Sergei Kukharenko, a Ph D in Philosophy, is a political scientist, an expert on Russian and Chinese politics, the Head of the Institute for Public Diplomacy in Asia Pacific, a member of Gorchakov foundation club of Russian foreign policy experts, a former leader of Amur Oblast regional department of the Right Cause right-wing liberal political party, and Republican Party of Russia - People's Freedom Party.

==Public and political activities==
From 2004 till 2004 Sergei Kukharenko worked as an instructor of Stanford University Initiative on distant learning program. He gave lectures on "Democracy, Development and the Rule of Law" and "Security, Civil liberties and Terrorism", participated in international conferences organized by Stanford University and visited Stanford to participate in professional development seminars in 2005 and 2007.

In 2008 was elected as the head of the Civilian Power political party. After the unification of the Union of Right Forces, Civilian Power, and Democratic Party of Russia into "Right Cause", he was elected as the leader of the newly established party.

In 2008 he was elected as the head of Amur regional department of "Right Cause" political party.

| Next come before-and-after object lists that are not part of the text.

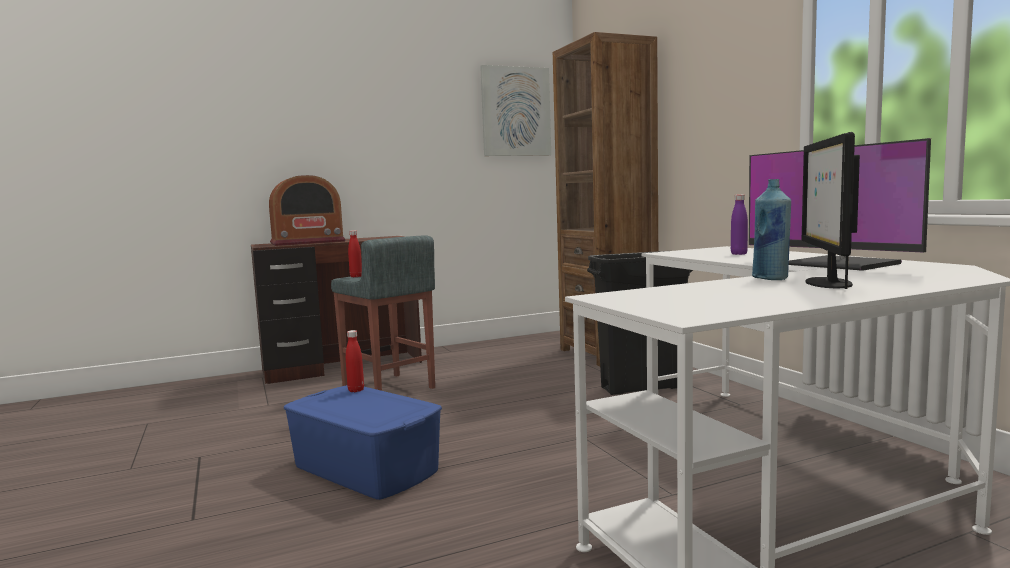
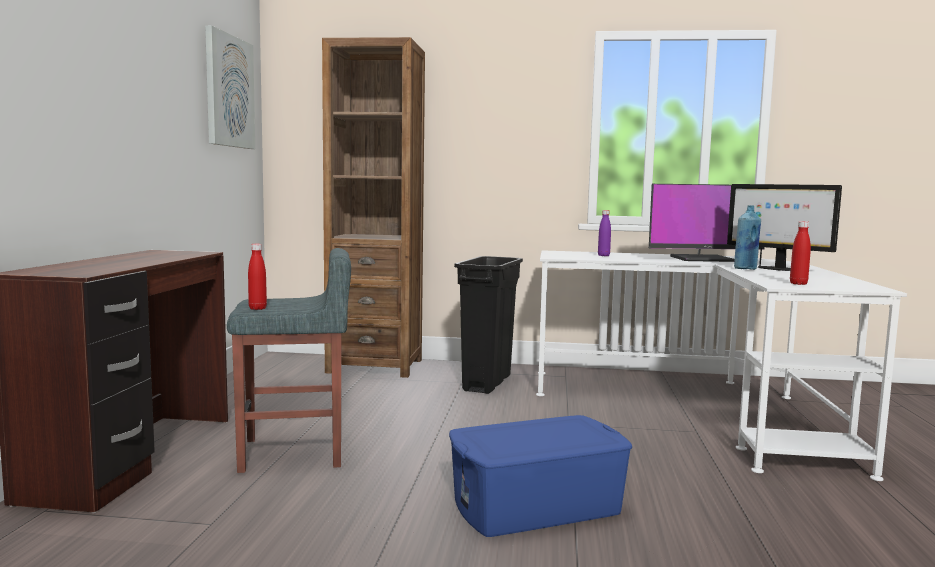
camera: 60 degrees left, 0 degrees up
(307, 242) = (102, 265): radio -> none
(356, 390) = (480, 431): red bottle -> red bottle (798, 284)

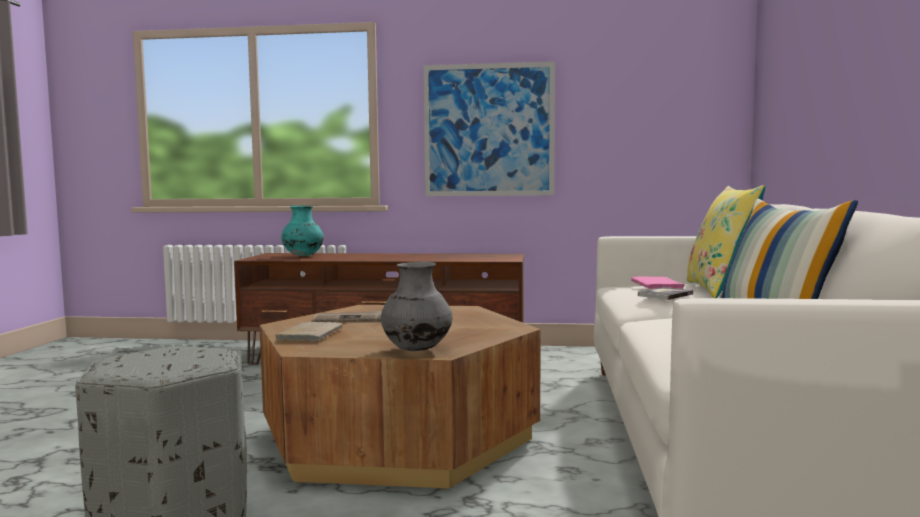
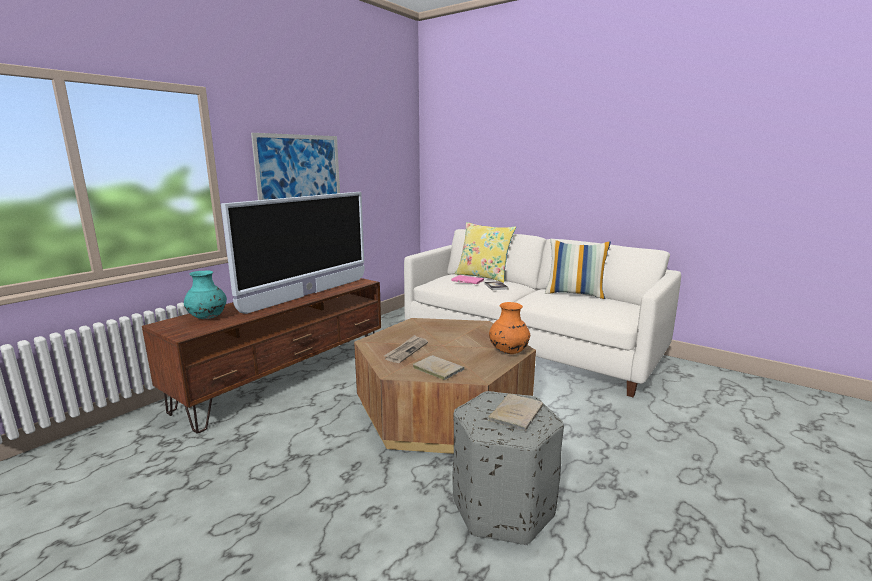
camera: 60 degrees left, 10 degrees up
(167, 363) = (516, 413): none -> beige book
(416, 350) = (508, 352): grey vase -> orange vase
(418, 258) = (308, 294): none -> television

In 2010 Sergei Kukharenko became one of the founders and the member of the presidium of interregional organization "People's Anticorruption Movement".

For a short period of time, from 2012 till 2013, Sergei Kukharenko was a leader of Amur regional department of the Party of People's Freedom. He took part in the establishment of the newly created party and managed to unite democratic leaders in Amur region and make them join the party.

In the 2013–2014 academic year Sergei worked as a visiting professor at Bemidji State University (US, Minnesota) teaching Russian politics, Russian culture and International relations courses.
From 2015, Sergei Kukharenko is heading the Institute for Public Diplomacy in Asia-Pacific.

==International activities==
Since 2008 Sergei Kukharenko has been working on establishment and development of Russian language and cultural centers in the Far-East of China.
With the financial support of "Russian world" foundation he managed to establish 5 Russian language and cultural centers in China, particularly at Changchun University, Harbin Normal University, Harbin University, Daqing Normal Institute and Heihe University. Sergey Kukharenko worked out a program to develop the work of the centers.

During the 2013–2014 academic year, Sergei Kukharenko worked at Bemidji State University (US, Minnesota) as a visiting professor, teaching 'Russian politics', Russian culture' and 'Travel abroad' courses. He also conducted several researches and gave public lectures during his work at the US.